O cenário problemático é quando a mãe percebe que o filho não vai seguir o caminho projetado por ela, e não aceita. “A gente precisa poder estar com os nossos filhos de modo que eles possam desejar coisas diferentes, sem que isso os deixe culpados ou faça com que a gente os rejeite”, sinaliza.

“O Afonso precisa poder trabalhar no Brasil [que é a vontade do personagem], e não trabalhar em Paris, por mais que isso pareça uma oferta incrível. Não é sobre o emprego, é sobre respeitar a identidade do filho, que não pode ser uma rachadura no espelho da mãe”, compara Lopes.

Crescer é aprender a impor limites, inclusive à própria mãe

Compreender certas características, entretanto, não significa aceitar abusos emocionais como normais ou permanecer em vínculos que fazem mal. Lopes enfatiza que crescer é aprender a impor limites, inclusive à própria mãe. “É sair dessa lógica bancária de que a gente está sempre devendo algo.”

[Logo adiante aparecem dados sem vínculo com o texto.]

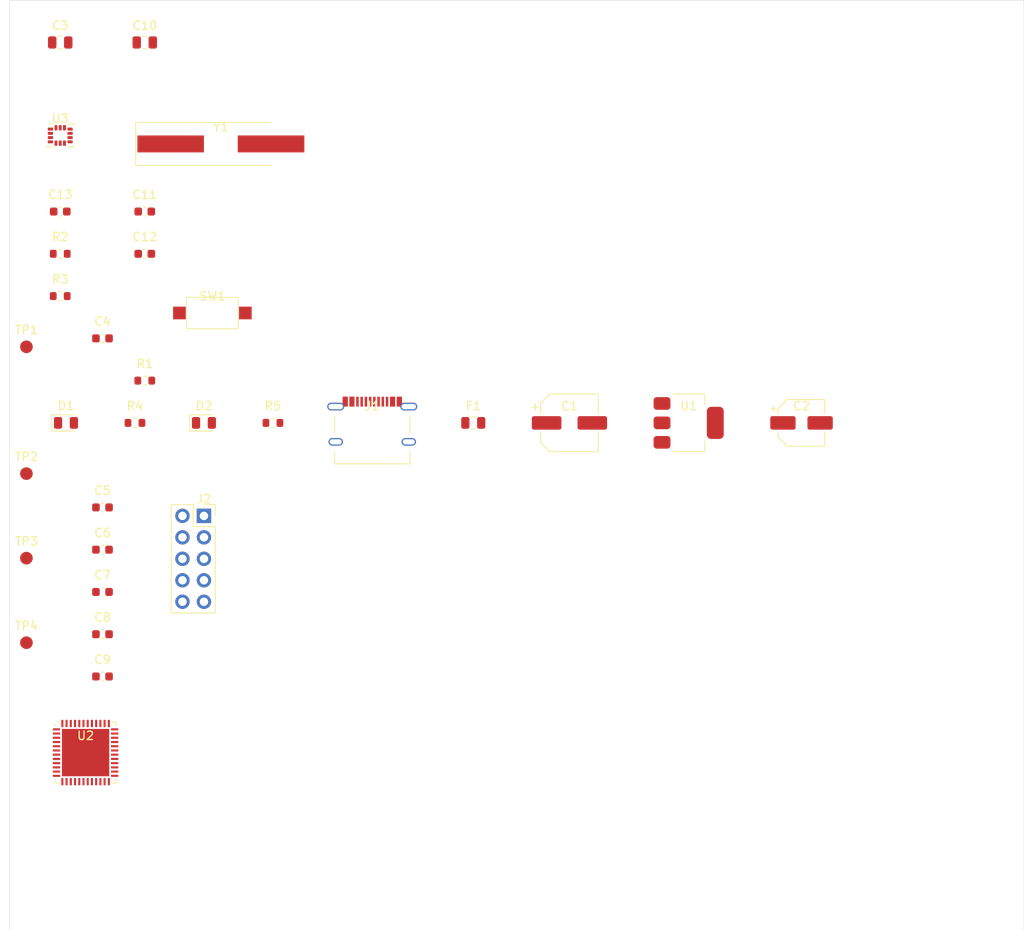
<source format=kicad_pcb>
(kicad_pcb (version 20241229) (generator "pcbnew") (generator_version "9.0")
  (general
  (thickness 1.6)
  (legacy_teardrops no))
  (paper "A4")
  (layers (0 "F.Cu" signal) (2 "B.Cu" signal) (9 "F.Adhes" user "F.Adhesive") (11 "B.Adhes" user "B.Adhesive") (13 "F.Paste" user) (15 "B.Paste" user) (5 "F.SilkS" user "F.Silkscreen") (7 "B.SilkS" user "B.Silkscreen") (1 "F.Mask" user) (3 "B.Mask" user) (17 "Dwgs.User" user "User.Drawings") (19 "Cmts.User" user "User.Comments") (21 "Eco1.User" user "User.Eco1") (23 "Eco2.User" user "User.Eco2") (25 "Edge.Cuts" user) (27 "Margin" user) (31 "F.CrtYd" user "F.Courtyard") (29 "B.CrtYd" user "B.Courtyard") (35 "F.Fab" user) (33 "B.Fab" user))
  (setup
  (pad_to_mask_clearance 0)
  (allow_soldermask_bridges_in_footprints no)
  (tenting front back)
  (pcbplotparams
    (layerselection "0x00000000_00000000_55555555_5755f5df")
    (plot_on_all_layers_selection "0x00000000_00000000_00000000_00000000")
    (disableapertmacros no)
    (usegerberextensions no)
    (usegerberattributes yes)
    (usegerberadvancedattributes yes)
    (creategerberjobfile yes)
    (dashed_line_dash_ratio 12.0)
    (dashed_line_gap_ratio 3.0)
    (svgprecision 4)
    (plotframeref no)
    (mode 1)
    (useauxorigin no)
    (hpglpennumber 1)
    (hpglpenspeed 20)
    (hpglpendiameter 15.0)
    (pdf_front_fp_property_popups yes)
    (pdf_back_fp_property_popups yes)
    (pdf_metadata yes)
    (pdf_single_document no)
    (dxfpolygonmode yes)
    (dxfimperialunits yes)
    (dxfusepcbnewfont yes)
    (psnegative no)
    (psa4output no)
    (plot_black_and_white yes)
    (plotinvisibletext no)
    (sketchpadsonfab no)
    (plotpadnumbers no)
    (hidednponfab no)
    (sketchdnponfab yes)
    (crossoutdnponfab yes)
    (subtractmaskfromsilk no)
    (outputformat 1)
    (mirror no)
    (drillshape 1)
    (scaleselection 1)
    (outputdirectory "")))
  (net 0 "")
  (footprint "LED_SMD:LED_0805_2012Metric" (layer "F.Cu") (at 6.68 50.0))
  (footprint "Resistor_SMD:R_0603_1608Metric" (layer "F.Cu") (at 14.839999999999996 50.0))
  (footprint "LED_SMD:LED_0805_2012Metric" (layer "F.Cu") (at 22.999999999999993 50.0))
  (footprint "Resistor_SMD:R_0603_1608Metric" (layer "F.Cu") (at 31.15999999999999 50.0))
  (footprint "Connector_USB:USB_C_Receptacle_Palconn_UTC16-G" (layer "F.Cu") (at 42.90999999999998 50.0))
  (footprint "Fuse:Fuse_0805_2012Metric" (layer "F.Cu") (at 54.85999999999998 50.0))
  (footprint "Capacitor_SMD:CP_Elec_6.3x7.7" (layer "F.Cu") (at 66.23999999999998 50.0))
  (footprint "Package_TO_SOT_SMD:SOT-223-3_TabPin2" (layer "F.Cu") (at 80.33999999999997 50.0))
  (footprint "Capacitor_SMD:CP_Elec_5x5.3" (layer "F.Cu") (at 93.68999999999998 50.0))
  (footprint "Capacitor_SMD:C_0805_2012Metric" (layer "F.Cu") (at 6.0 5.0))
  (footprint "Package_LGA:LGA-14_3x2.5mm_P0.5mm_LayoutBorder3x4y" (layer "F.Cu") (at 6.0 16.0))
  (footprint "Capacitor_SMD:C_0603_1608Metric" (layer "F.Cu") (at 6.0 25.0))
  (footprint "Resistor_SMD:R_0603_1608Metric" (layer "F.Cu") (at 6.0 30.0))
  (footprint "Resistor_SMD:R_0603_1608Metric" (layer "F.Cu") (at 6.0 35.0))
  (footprint "TestPoint:TestPoint_Pad_D1.5mm" (layer "F.Cu") (at 2.0 41.0))
  (footprint "TestPoint:TestPoint_Pad_D1.5mm" (layer "F.Cu") (at 2.0 56.0))
  (footprint "TestPoint:TestPoint_Pad_D1.5mm" (layer "F.Cu") (at 2.0 66.0))
  (footprint "TestPoint:TestPoint_Pad_D1.5mm" (layer "F.Cu") (at 2.0 76.0))
  (footprint "Package_DFN_QFN:QFN-48-1EP_7x7mm_P0.5mm_EP5.6x5.6mm" (layer "F.Cu") (at 9.0 89.0))
  (footprint "Capacitor_SMD:C_0603_1608Metric" (layer "F.Cu") (at 11.0 40.0))
  (footprint "Capacitor_SMD:C_0603_1608Metric" (layer "F.Cu") (at 11.0 60.0))
  (footprint "Capacitor_SMD:C_0603_1608Metric" (layer "F.Cu") (at 11.0 65.0))
  (footprint "Capacitor_SMD:C_0603_1608Metric" (layer "F.Cu") (at 11.0 70.0))
  (footprint "Capacitor_SMD:C_0603_1608Metric" (layer "F.Cu") (at 11.0 75.0))
  (footprint "Capacitor_SMD:C_0603_1608Metric" (layer "F.Cu") (at 11.0 80.0))
  (footprint "Capacitor_SMD:C_0805_2012Metric" (layer "F.Cu") (at 16.0 5.0))
  (footprint "Crystal:Crystal_SMD_HC49-SD_HandSoldering" (layer "F.Cu") (at 25.0 17.0))
  (footprint "Capacitor_SMD:C_0603_1608Metric" (layer "F.Cu") (at 16.0 25.0))
  (footprint "Capacitor_SMD:C_0603_1608Metric" (layer "F.Cu") (at 16.0 30.0))
  (footprint "Button_Switch_SMD:SW_SPST_CK_RS282G05A3" (layer "F.Cu") (at 24.0 37.0))
  (footprint "Resistor_SMD:R_0603_1608Metric" (layer "F.Cu") (at 16.0 45.0))
  (footprint "Connector_PinSocket_2.54mm:PinSocket_2x05_P2.54mm_Vertical" (layer "F.Cu") (at 23.0 61.0))
  (gr_rect
  (start 0 0)
  (end 120.0 110.0)
  (stroke (width 0.05) (type default))
  (fill no)
  (layer "Edge.Cuts")
  (uuid "3ce5a919-bdd5-4df1-a60e-5c8ed3e9516e"))
  (embedded_fonts no)
)
</source>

Odete Roitman não pensa assim. A vilã vive falando para a prole: “Eu fiz tudo por vocês”. Mas Lopes pontua que comprar roupas, cuidar e garantir os estudos não é uma benevolência, é a função básica de pais, mães e cuidadores. “O Afonso e a Heleninha não devem nada para a Odete. Ela acha que eles devem, porém, ninguém deve nada para ninguém.”

 Reprodução/TV Globo

Tudo bem se distanciar da mãe

Muitas pessoas que viveram relações difíceis com suas mães se sentem culpadas por se afastar ou impor limites. Ficam presas ao ideal de que “mãe é sagrada”, mesmo que a realidade seja de violência simbólica, manipulação emocional ou constante sensação de inadequação.

Fê Lopes é direta: “Às vezes, é necessário cortar vínculos. Não é porque é família que não podemos cortar. Mas também dá para criar uma distância psíquica diminuindo a convivência intensa, visitando menos.” Ela garante que a chave está em rever as próprias expectativas. “O principal é desidealizar essa relação.”

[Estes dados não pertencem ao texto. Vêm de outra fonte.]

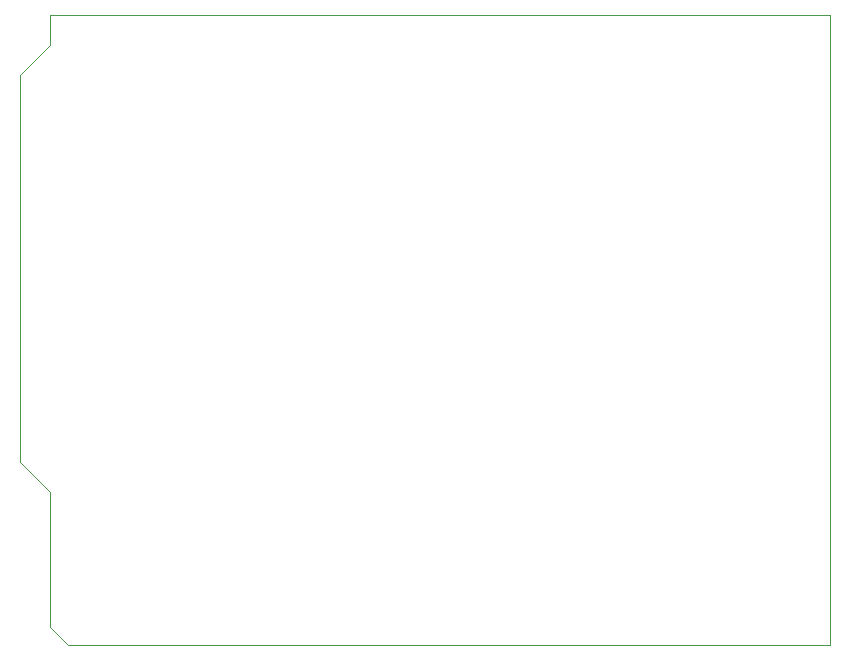
<source format=gbr>
G04 EAGLE Gerber X2 export*
%TF.Part,Single*%
%TF.FileFunction,Legend,Bot,1*%
%TF.FilePolarity,Positive*%
%TF.GenerationSoftware,Autodesk,EAGLE,9.1.3*%
%TF.CreationDate,2018-12-04T08:52:57Z*%
G75*
%MOMM*%
%FSLAX34Y34*%
%LPD*%
%AMOC8*
5,1,8,0,0,1.08239X$1,22.5*%
G01*
%ADD10C,0.000000*%


D10*
X990600Y901700D02*
X330200Y901700D01*
X330200Y876300D01*
X304800Y850900D01*
X304800Y523240D01*
X330200Y497840D01*
X330200Y383540D01*
X345440Y368300D01*
X990600Y368300D01*
X990600Y901700D01*
M02*

</source>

Como escreveu Carol Tilkian na coluna Amor Crônico, da Folha de S.Paulo: “Não gostar da mãe é não ter a ilusão do paraíso perdido. É não ter pra quem ou pra onde voltar e, pior, punir-se por acreditar que a culpa da queda livre no mundo sem rede de afeto e proteção é sua.”

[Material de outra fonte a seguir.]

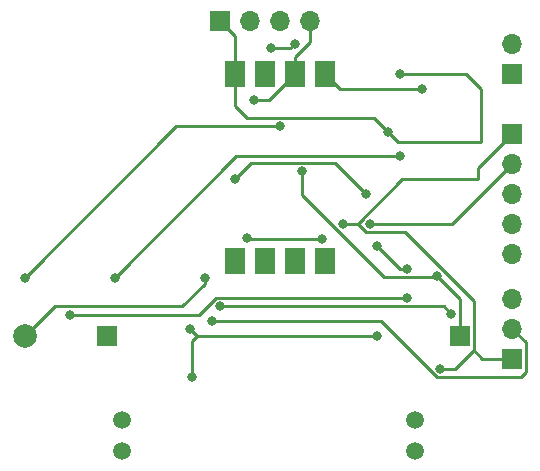
<source format=gbl>
G04 #@! TF.GenerationSoftware,KiCad,Pcbnew,(6.0.0-0)*
G04 #@! TF.CreationDate,2022-02-18T10:32:57-06:00*
G04 #@! TF.ProjectId,PhysarumV1,50687973-6172-4756-9d56-312e6b696361,rev?*
G04 #@! TF.SameCoordinates,Original*
G04 #@! TF.FileFunction,Copper,L2,Bot*
G04 #@! TF.FilePolarity,Positive*
%FSLAX46Y46*%
G04 Gerber Fmt 4.6, Leading zero omitted, Abs format (unit mm)*
G04 Created by KiCad (PCBNEW (6.0.0-0)) date 2022-02-18 10:32:57*
%MOMM*%
%LPD*%
G01*
G04 APERTURE LIST*
G04 #@! TA.AperFunction,SMDPad,CuDef*
%ADD10R,1.700000X2.200000*%
G04 #@! TD*
G04 #@! TA.AperFunction,ComponentPad*
%ADD11R,1.700000X1.700000*%
G04 #@! TD*
G04 #@! TA.AperFunction,ComponentPad*
%ADD12O,1.700000X1.700000*%
G04 #@! TD*
G04 #@! TA.AperFunction,WasherPad*
%ADD13C,1.500000*%
G04 #@! TD*
G04 #@! TA.AperFunction,ComponentPad*
%ADD14C,2.000000*%
G04 #@! TD*
G04 #@! TA.AperFunction,ViaPad*
%ADD15C,0.800000*%
G04 #@! TD*
G04 #@! TA.AperFunction,Conductor*
%ADD16C,0.250000*%
G04 #@! TD*
G04 APERTURE END LIST*
D10*
X27295000Y-12700000D03*
X24755000Y-12700000D03*
X22215000Y-12700000D03*
X19675000Y-12700000D03*
D11*
X43180000Y-12705000D03*
D12*
X43180000Y-10165000D03*
D13*
X10160000Y-44630000D03*
X10160000Y-42030000D03*
D11*
X38735000Y-34925000D03*
D13*
X34925000Y-42030000D03*
X34925000Y-44630000D03*
D11*
X43180000Y-17780000D03*
D12*
X43180000Y-20320000D03*
X43180000Y-22860000D03*
X43180000Y-25400000D03*
X43180000Y-27940000D03*
D11*
X8890000Y-34925000D03*
X18425000Y-8255000D03*
D12*
X20965000Y-8255000D03*
X23505000Y-8255000D03*
X26045000Y-8255000D03*
D11*
X43180000Y-36815000D03*
D12*
X43180000Y-34275000D03*
X43180000Y-31735000D03*
D14*
X1905000Y-34925000D03*
D10*
X27295000Y-28575000D03*
X24755000Y-28575000D03*
X22215000Y-28575000D03*
X19675000Y-28575000D03*
D15*
X21320000Y-14900000D03*
X20760000Y-26620000D03*
X27080000Y-26680000D03*
X5715000Y-33109500D03*
X34290000Y-31660500D03*
X33655000Y-12700000D03*
X32700000Y-17600000D03*
X31750000Y-27305000D03*
X34290000Y-29210000D03*
X28845000Y-25400000D03*
X37090000Y-37670000D03*
X38010500Y-33020000D03*
X22215000Y-12700000D03*
X18415000Y-32385000D03*
X31115000Y-25400000D03*
X19685000Y-21590000D03*
X30845000Y-22860000D03*
X17780000Y-33655000D03*
X22780500Y-10550989D03*
X24765000Y-10160000D03*
X17147500Y-29950000D03*
X9527500Y-29950000D03*
X33655000Y-19685000D03*
X15875000Y-34290000D03*
X31750000Y-34925000D03*
X16100000Y-38340000D03*
X23495000Y-17145000D03*
X1907500Y-29950000D03*
X35560000Y-13970000D03*
X36830000Y-29845000D03*
X25400000Y-20955000D03*
D16*
X22555000Y-14900000D02*
X24755000Y-12700000D01*
X21320000Y-14900000D02*
X22555000Y-14900000D01*
X32700000Y-17600000D02*
X31520489Y-16420489D01*
X20779511Y-16420489D02*
X20730000Y-16470000D01*
X31520489Y-16420489D02*
X20779511Y-16420489D01*
X20730000Y-16470000D02*
X19675000Y-15415000D01*
X19675000Y-15415000D02*
X19675000Y-12700000D01*
X27295000Y-12700000D02*
X28565000Y-13970000D01*
X28565000Y-13970000D02*
X35560000Y-13970000D01*
X19675000Y-12700000D02*
X19675000Y-9505000D01*
X19675000Y-9505000D02*
X18425000Y-8255000D01*
X26045000Y-8255000D02*
X26045000Y-9995489D01*
X26045000Y-9995489D02*
X24755000Y-11285489D01*
X24755000Y-11285489D02*
X24755000Y-12700000D01*
X20820000Y-26680000D02*
X20760000Y-26620000D01*
X27080000Y-26680000D02*
X20820000Y-26680000D01*
X5715000Y-33109500D02*
X16665886Y-33109500D01*
X18114886Y-31660500D02*
X34290000Y-31660500D01*
X16665886Y-33109500D02*
X18114886Y-31660500D01*
X33550000Y-18450000D02*
X32700000Y-17600000D01*
X33655000Y-12700000D02*
X39250000Y-12700000D01*
X40500000Y-18450000D02*
X33550000Y-18450000D01*
X39250000Y-12700000D02*
X40500000Y-13950000D01*
X40500000Y-13950000D02*
X40500000Y-18450000D01*
X31750000Y-27305000D02*
X33655000Y-29210000D01*
X33655000Y-29210000D02*
X34290000Y-29210000D01*
X39909511Y-36099511D02*
X39909511Y-31899897D01*
X33870386Y-21620000D02*
X40290000Y-21620000D01*
X39909511Y-36099511D02*
X40625000Y-36815000D01*
X28845000Y-25400000D02*
X30090386Y-25400000D01*
X40290000Y-21620000D02*
X40290000Y-20670000D01*
X30814897Y-26124511D02*
X30090386Y-25400000D01*
X40290000Y-20670000D02*
X43180000Y-17780000D01*
X37090000Y-37670000D02*
X38339022Y-37670000D01*
X30090386Y-25400000D02*
X33870386Y-21620000D01*
X39909511Y-31899897D02*
X34134125Y-26124511D01*
X38339022Y-37670000D02*
X39909511Y-36099511D01*
X40625000Y-36815000D02*
X43180000Y-36815000D01*
X34134125Y-26124511D02*
X30814897Y-26124511D01*
X37375500Y-32385000D02*
X38010500Y-33020000D01*
X31115000Y-25400000D02*
X38100000Y-25400000D01*
X18415000Y-32385000D02*
X37375500Y-32385000D01*
X38100000Y-25400000D02*
X43180000Y-20320000D01*
X28215489Y-20230489D02*
X21044511Y-20230489D01*
X30845000Y-22860000D02*
X28215489Y-20230489D01*
X21044511Y-20230489D02*
X19685000Y-21590000D01*
X43949511Y-38394511D02*
X44354511Y-37989511D01*
X17780000Y-33655000D02*
X32050386Y-33655000D01*
X36789897Y-38394511D02*
X43949511Y-38394511D01*
X44354511Y-37989511D02*
X44354511Y-35449511D01*
X44354511Y-35449511D02*
X43180000Y-34275000D01*
X32050386Y-33655000D02*
X36789897Y-38394511D01*
X24374011Y-10550989D02*
X24765000Y-10160000D01*
X22780500Y-10550989D02*
X24374011Y-10550989D01*
X1905000Y-34925000D02*
X4445000Y-32385000D01*
X17147500Y-30477500D02*
X17147500Y-29950000D01*
X15240000Y-32385000D02*
X17147500Y-30477500D01*
X4445000Y-32385000D02*
X15240000Y-32385000D01*
X33655000Y-19685000D02*
X19792500Y-19685000D01*
X19792500Y-19685000D02*
X9527500Y-29950000D01*
X16100000Y-38340000D02*
X16100000Y-35335000D01*
X16100000Y-35335000D02*
X16510000Y-34925000D01*
X16510000Y-34925000D02*
X31750000Y-34925000D01*
X15875000Y-34290000D02*
X16510000Y-34925000D01*
X14712500Y-17145000D02*
X1907500Y-29950000D01*
X23495000Y-17145000D02*
X14712500Y-17145000D01*
X32354897Y-29934511D02*
X36740489Y-29934511D01*
X25400000Y-20955000D02*
X25400000Y-22979614D01*
X25400000Y-22979614D02*
X32354897Y-29934511D01*
X36740489Y-29934511D02*
X36830000Y-29845000D01*
X38735000Y-31750000D02*
X38735000Y-34925000D01*
X36830000Y-29845000D02*
X38735000Y-31750000D01*
M02*

</source>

Às vezes, é necessário cortar vínculos. Não é porque é família que não podemos cortar

E quem cresceu com uma mãe difícil, à la Odete Roitman, e teme estar repetindo os mesmos padrões com os filhos? Fê Lopes diz que se perguntar sobre isso já é um sinal de ruptura. “Repensar o modo de agir é o primeiro passo para construir outros modos de existir no mundo.”

Mônica Pessanha fala sobre a autocompaixão nesse momento, que envolve reconhecer a própria dor, validar as emoções e tratar a si com cuidado e aceitação. “Isso pode ajudar essa mãe a se libertar do ciclo de autocrítica, promovendo resiliência e autoestima saudável.”